He was watching her in a cold, dispassionate way; nothing in his attitude suggested response. His hands were by his sides. He made no attempt to touch the blonde, or to aid her. He lifted his face very slightly. Pascal took one shot, then another, then stopped. His mind was now beginning to work again, he could think in a more normal mode, and he could read the expression on Hawthorne’s features, which was one of dislike and contempt. The woman shuddered, and rubbed her breasts against his thighs. As she reached up, as if to unfasten his pants, Hawthorne hit her. The action was sudden, swift; the arm lifted, swung, and smashed the woman across her face.

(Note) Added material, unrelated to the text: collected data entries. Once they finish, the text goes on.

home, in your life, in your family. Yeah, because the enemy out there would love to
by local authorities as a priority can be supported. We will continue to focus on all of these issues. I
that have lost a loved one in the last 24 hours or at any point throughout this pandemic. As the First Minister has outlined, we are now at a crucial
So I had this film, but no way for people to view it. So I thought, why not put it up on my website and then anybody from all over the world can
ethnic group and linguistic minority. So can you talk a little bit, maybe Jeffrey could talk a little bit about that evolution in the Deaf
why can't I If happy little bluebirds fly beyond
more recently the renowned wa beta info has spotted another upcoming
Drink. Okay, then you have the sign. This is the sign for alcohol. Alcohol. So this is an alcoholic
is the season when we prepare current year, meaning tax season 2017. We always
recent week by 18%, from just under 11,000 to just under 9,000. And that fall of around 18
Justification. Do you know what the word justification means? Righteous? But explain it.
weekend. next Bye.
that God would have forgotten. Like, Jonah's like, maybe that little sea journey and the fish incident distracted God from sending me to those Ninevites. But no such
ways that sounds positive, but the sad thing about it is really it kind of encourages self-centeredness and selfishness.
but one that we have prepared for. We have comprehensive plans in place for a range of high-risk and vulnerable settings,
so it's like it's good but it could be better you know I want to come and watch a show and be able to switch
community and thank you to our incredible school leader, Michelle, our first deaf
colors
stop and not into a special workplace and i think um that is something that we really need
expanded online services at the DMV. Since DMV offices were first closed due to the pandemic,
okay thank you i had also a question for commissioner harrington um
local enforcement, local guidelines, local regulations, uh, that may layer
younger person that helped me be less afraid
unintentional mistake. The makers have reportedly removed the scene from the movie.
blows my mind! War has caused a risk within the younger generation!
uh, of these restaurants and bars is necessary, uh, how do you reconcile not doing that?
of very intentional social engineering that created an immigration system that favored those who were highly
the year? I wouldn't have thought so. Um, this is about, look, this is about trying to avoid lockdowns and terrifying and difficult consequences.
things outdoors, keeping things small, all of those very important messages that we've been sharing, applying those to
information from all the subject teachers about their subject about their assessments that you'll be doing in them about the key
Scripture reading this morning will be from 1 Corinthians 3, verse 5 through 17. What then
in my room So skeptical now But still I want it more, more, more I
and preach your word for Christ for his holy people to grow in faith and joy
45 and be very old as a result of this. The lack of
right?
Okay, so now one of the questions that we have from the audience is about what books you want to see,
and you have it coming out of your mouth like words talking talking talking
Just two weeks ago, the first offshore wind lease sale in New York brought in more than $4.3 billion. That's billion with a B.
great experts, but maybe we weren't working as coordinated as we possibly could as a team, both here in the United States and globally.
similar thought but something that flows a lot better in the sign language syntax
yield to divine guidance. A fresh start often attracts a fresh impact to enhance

The blow was so hard that it knocked her to the ground. She fell back, half rose, collapsed again, and then dragged herself a few feet away from him. She was now out of frame, hidden from Pascal’s view by the edge of the window. At exactly that moment, just as Pascal realized he could not go on with this, Hawthorne looked up. He turned full-face to the window, full-face to the camera, and gave a tight triumphant smile.

Pascal straightened, and stepped back. He saw now what he should have seen at once. This was not—could not be—unintentional. Would any man in Hawthorne’s position do this? Why stand in front of uncurtained, unshuttered windows, in full light? Why do any of those things, unless what was taking place opposite was a performance for Pascal’s benefit, his very own private viewing, carefully arranged and staged, by John Hawthorne himself?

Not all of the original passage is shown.